-- The data follows --

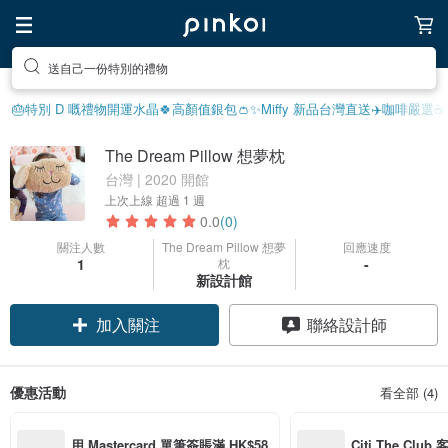
送自己一份特別的禮物
🎂特別 D 嘅禮物
開運水晶🍀
高顏值銀包👛
✨Miffy 新品
台灣直送✈️
咖啡嚴選☕️
The Dream Pillow 想夢枕
台灣 | 2020 開館
上次上線
超過 1 週
0.0
(0)
關注人數
The Dream Pillow 想夢
回應速度
1
枕
-
新設計館
加入關注
聯絡設計師
優惠活動
看全部 (4)
用 Mastercard 單筆簽賬滿 HK$58
Citi The Club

-- The data concluded --

(Task statement): Apart from the images, the entries above must be returned without alteration.

(Expected output):
送自己一份特別的禮物
🎂特別 D 嘅禮物
開運水晶🍀
高顏值銀包👛
✨Miffy 新品
台灣直送✈️
咖啡嚴選☕️
The Dream Pillow 想夢枕
台灣 | 2020 開館
上次上線
超過 1 週
0.0
(0)
關注人數
The Dream Pillow 想夢
回應速度
1
枕
-
新設計館
加入關注
聯絡設計師
優惠活動
看全部 (4)
用 Mastercard 單筆簽賬滿 HK$58
Citi The Club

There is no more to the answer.